CONSIGNE:
Poursuivez le texte sur l’Alliance Fleuve Congo dans l’Est de la RDC à partir de sa dernière phrase.

L’Est de la République démocratique du Congo (RDC) continue d’être le théâtre d’un affrontement géopolitique dont les ressorts dépassent largement le cadre d’un simple conflit armé. Depuis plusieurs mois, l’Alliance Fleuve Congo (AFC), mouvement politico-militaire dirigé par l’ancien président de la Commission électorale nationale indépendante (CENI), Corneille Nangaa, s’affirme comme un acteur de premier plan aux côtés du M23. Cette alliance soulève une question fondamentale : joue-t-il un rôle similaire à celui de Laurent-Désiré Kabila en 1997, à savoir celui d’un pion propulsé par Kigali et Kampala pour faire tomber le régime en place ?

DONNÉES FOURNIES:

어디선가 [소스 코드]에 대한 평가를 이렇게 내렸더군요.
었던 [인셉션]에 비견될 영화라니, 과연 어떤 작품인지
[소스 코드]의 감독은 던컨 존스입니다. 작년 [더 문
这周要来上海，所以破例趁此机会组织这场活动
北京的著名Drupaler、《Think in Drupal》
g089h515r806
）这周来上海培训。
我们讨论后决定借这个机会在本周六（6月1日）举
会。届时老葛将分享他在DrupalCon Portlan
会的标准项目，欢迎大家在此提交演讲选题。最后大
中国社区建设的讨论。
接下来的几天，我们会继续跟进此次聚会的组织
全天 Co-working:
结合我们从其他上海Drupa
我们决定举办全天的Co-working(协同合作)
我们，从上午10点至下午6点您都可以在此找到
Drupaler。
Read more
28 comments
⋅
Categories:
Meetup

VOTRE RÉPONSE:
Un Parallèle Historique Troublant

Il y a près de trois décennies, Laurent-Désiré Kabila avait été l’homme choisi par Paul Kagamé et Yoweri Museveni pour renverser Mobutu Sese Seko. À la tête de l’Alliance des forces démocratiques pour la libération du Congo (AFDL), il avait traversé le pays en un éclair, avec un soutien militaire, logistique et diplomatique évident du Rwanda et de l’Ouganda. À l’époque, Mobutu, vieillissant et isolé, n’avait plus d’alliés solides pour contenir cette offensive fulgurante.
Aujourd’hui, la situation est différente, mais certains éléments rappellent cette époque. Félix Tshisekedi, bien que toujours en fonction, est perçu comme imprévisible et peu malléable par ses voisins de l’Est. Ses tentatives de diversification des alliances, notamment avec les États-Unis et les nouvelles puissances émergentes comme la Turquie, ont pu irriter Kigali et Kampala, habitués à peser directement sur la gouvernance de Kinshasa.
Nangaa, une Carte Jouable ?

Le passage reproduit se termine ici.